We all love reading don’t we? At least those of us who even bothered to click on a blogpost like this! But what’s the best part of the reading experience?
For me it’s a combination of factors that make the reading experience so worthwhile—at least on the printed page.
First, it’s clearly the content (the message) that keeps me engaged, whether fiction, non-fiction or that strange place in between—speculative non-fiction.
Secondly, for me it’s the medium: the printed word; and in particular the typography on the printed page. Layout and type choice matter, as does paper stock and binding; the smell and sound of printed books. It’s what drew me into academia in the first place! As a child growing up we weren’t surrounded by books and we were not particularly wealthy, so to be able to read and choose one of the 1000s of books I now have is a complete joy.

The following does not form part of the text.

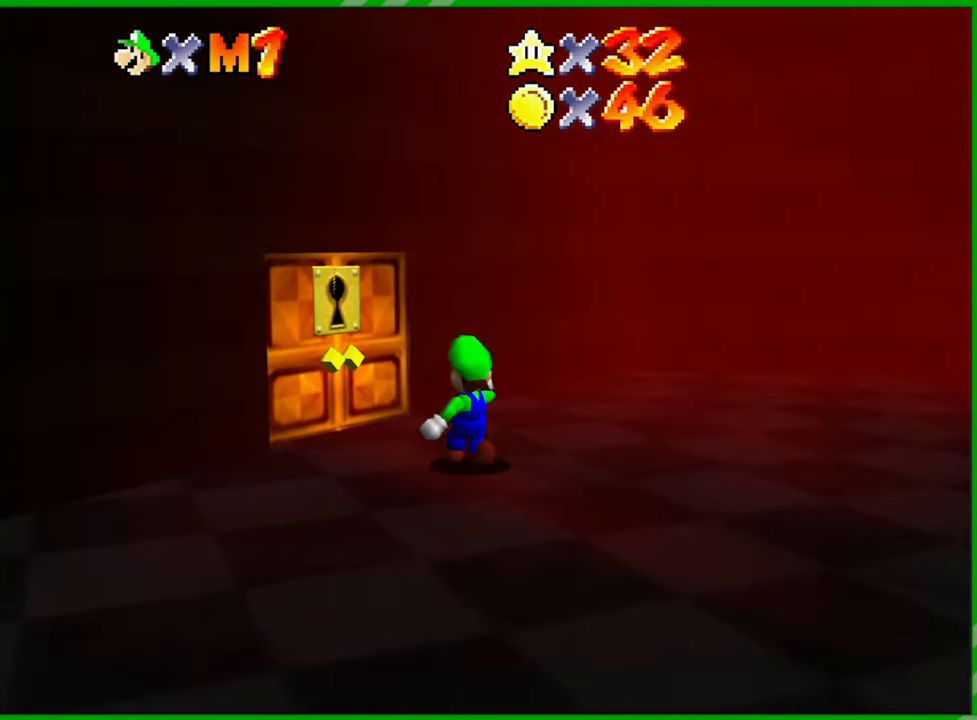
{"buttons": [], "left_stick": "up-left", "events": []}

But there’s a third aspect to reading that I think requires special attention: new words!
When we encounter a word that we are unfamiliar with it can illicit two responses: either “what does that mean?” Or “what on earth does that mean and why is the author trying to be so smart…I keep having to look up words”.

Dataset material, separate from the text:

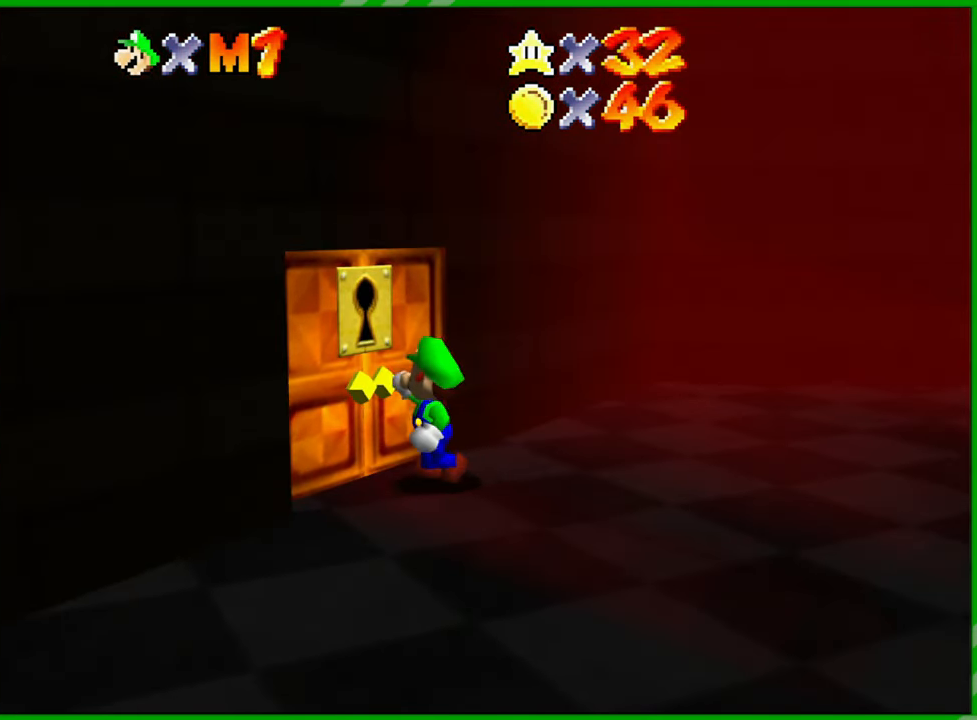
{"buttons": [], "left_stick": "center", "events": [[17, "left_stick", "left"], [133, "left_stick", "center"]]}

Now, when I’m reading fiction for pleasure, the looking up of a word (either in my Collins printed dictionary which is beautifully typeset or on my iPhone) it can be an irritation. After all, I’m reading this to relax and now I’ve got to do some work! By contrast, looking up a word when reading for scholarly activity or for common interest can be illuminating.
To help in this process of word understanding, I use a thin piece of cardboard that I retain from the inside of a box of Twinings tea bags. (There are usually two in a 100-bag box of Assam—my preference). When I see a word I don’t know, I look it up and then make a note of it on the cardboard which I also use as a bookmark.
I have now a gathering pile of these teabag bookmarks with words and their definitions neatly scribed in pencil or 0.4 pen. Which got me thinking. What am I going to do with this new-found knowledge? How can I possibly retain these words and add them to my written or oral vocabulary? The answer, Dear Reader, is in the blogpost.
I’m going to start to write some experimental pieces on here using the words that I encounter, so that I can cognitively engage in their meanings and add them to my repertoire. After all, the process of writing is, in itself, a creative act of learning and memory storage.
Let’s start with a word I encountered only a few minutes ago in Peter Singer’s Why Vegan? published by Penguin as part of their Great Ideas series.
The praise heaped upon her and her people was euphonious. They’d received so much criticism up until now for their radical ideas; now finally they were vindicated by the chorus of voices that praised the manifesto. It had achieved a great deal for progressives and was changing human lives for the better.
I love the sound of euphonious (!) I’ve never encountered it before. It isn’t just pleasing to the ear, but a great one to read and write.
So. The beginning of an experiment in words. I’m going to revisit the hundreds I’ve encountered and attempt to incorporate them into a narrative-non-fiction story. Wish me luck!